WaMu tried to pass itself off as a small, conservative bank from Washington and yet they were playing the same Wall Street game as other big lenders, preying on the economically unstable to drive up big profits. When Saffer refused to play along, his work situation became hostile to the point where he had to resign:
Along with defending WaMu’s Option ARMs, JP Morgan’s lawyers also take issue with Saffer’s assertion that working conditions had become so intolerable he had to resign.
Things weren’t so bad for him, they say, noting, for example, that “Saffer admits that no physical altercations ever took place between him and Stockton.”
Saffer replies that a lack of physical violence hardly qualifies a workplace as model employer.
Saffer is now his own boss. His company arranges “reverse mortgages” for elderly homeowners who want to tap their equity without putting their homes at risk.
He says he’s glad to be working at a job where he can follow his principles, not the dictates of Washington Mutual executives who were, in his view, intent on peddling unsafe products.

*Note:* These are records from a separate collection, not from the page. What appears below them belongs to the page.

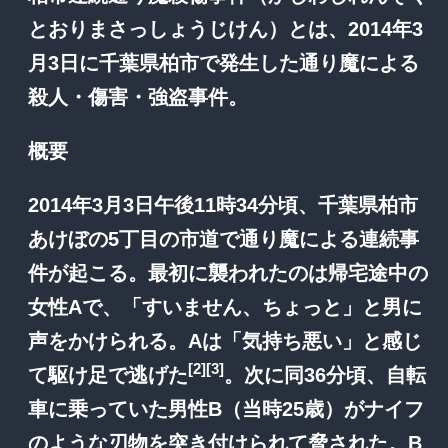
とおりまさっしょうじけん）とは、2014年3
月3日に千葉県柏市で発生した通り魔による
殺人・傷害・強盗事件。
概要
2014年3月3日午後11時34分頃、千葉県柏市
あけぼの5丁目の市道で通り魔による連続事
件が起こる。最初に襲われたのは帰宅途中の
女性Aで、「すいません、ちょっと」と男に
声をかけられる。Aは「気持ち悪い」と感じ
[2]
[3]
て駆け足で逃げた
。次に同36分頃、自転
車に乗っていた男性B（当時25歳）がナイフ
のような刃物を突き付けられて脅された。B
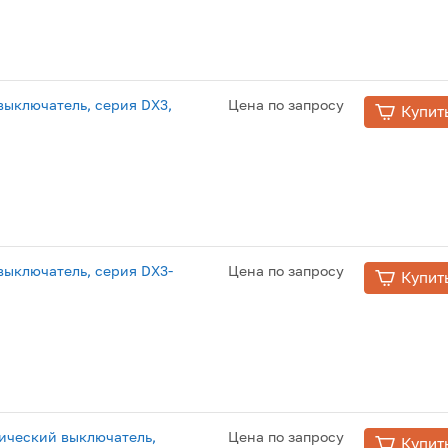
ыключатель, серия DX3,
Цена по запросу
Купит
ыключатель, серия DX3-
Цена по запросу
Купит
ический выключатель,
Цена по запросу
Купит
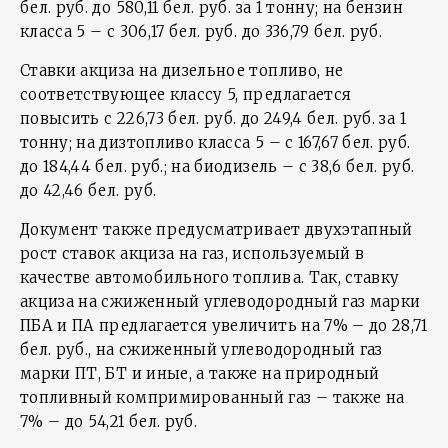
бел. руб. до 580,11 бел. руб. за 1 тонну; на бензин
класса 5 – с 306,17 бел. руб. до 336,79 бел. руб.
Ставки акциза на дизельное топливо, не
соответствующее классу 5, предлагается
повысить с 226,73 бел. руб. до 249,4 бел. руб. за 1
тонну; на дизтопливо класса 5 – с 167,67 бел. руб.
до 184,44 бел. руб.; на биодизель – с 38,6 бел. руб.
до 42,46 бел. руб.
Документ также предусматривает двухэтапный
рост ставок акциза на газ, используемый в
качестве автомобильного топлива. Так, ставку
акциза на сжиженный углеводородный газ марки
ПБА и ПА предлагается увеличить на 7% – до 28,71
бел. руб., на сжиженный углеводородный газ
марки ПТ, БТ и иные, а также на природный
топливный компримированный газ – также на
7% – до 54,21 бел. руб.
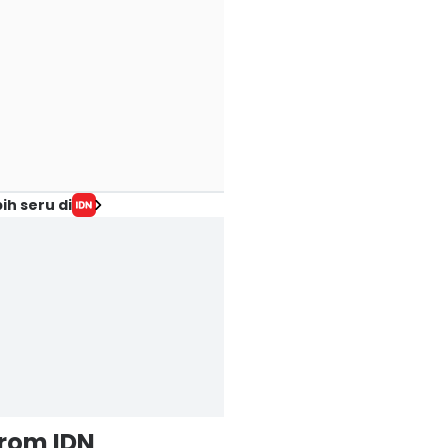
ih seru di
from IDN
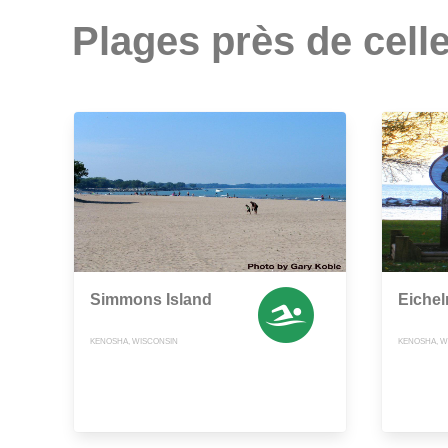
Plages près de celle
Simmons Island
Eiche
KENOSHA, WISCONSIN
KENOSHA, W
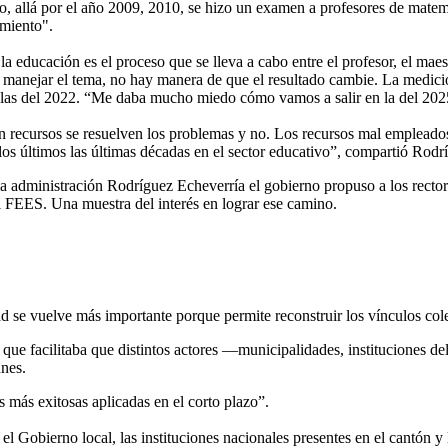
do, allá por el año 2009, 2010, se hizo un examen a profesores de matemá
cimiento".
 la educación es el proceso que se lleva a cabo entre el profesor, el ma
para manejar el tema, no hay manera de que el resultado cambie. La medic
n las del 2022. “Me daba mucho miedo cómo vamos a salir en la del 202
con recursos se resuelven los problemas y no. Los recursos mal emplead
s últimos las últimas décadas en el sector educativo”, compartió Rodr
 administración Rodríguez Echeverría el gobierno propuso a los rectore
el FEES. Una muestra del interés en lograr ese camino.
ad se vuelve más importante porque permite reconstruir los vínculos col
d” que facilitaba que distintos actores —municipalidades, instituciones
munes.
es más exitosas aplicadas en el corto plazo”.
el Gobierno local, las instituciones nacionales presentes en el cantón y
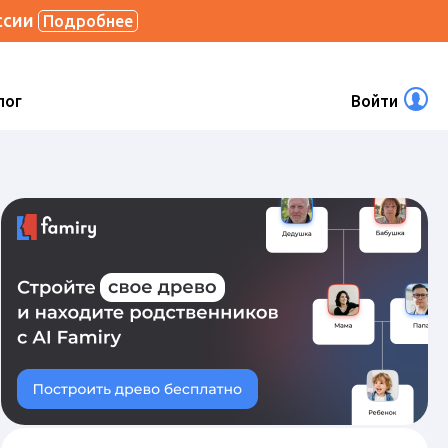
ссии
Подробнее
лог
Войти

“I never would have thought this nice conservative bank from Washington State would have this boiler room, mill mentality,” Saffer says. “I never would have thought that in a million years."
Stories of bankers doing the right thing are few and far between. Perhaps the most ethical of the lot just never make the news. Regardless, history will wag the finger of blame for the economic collapse at banks like Washington Mutual and men like Mark Stockton. Only then will guys like Greg Saffer be at peace.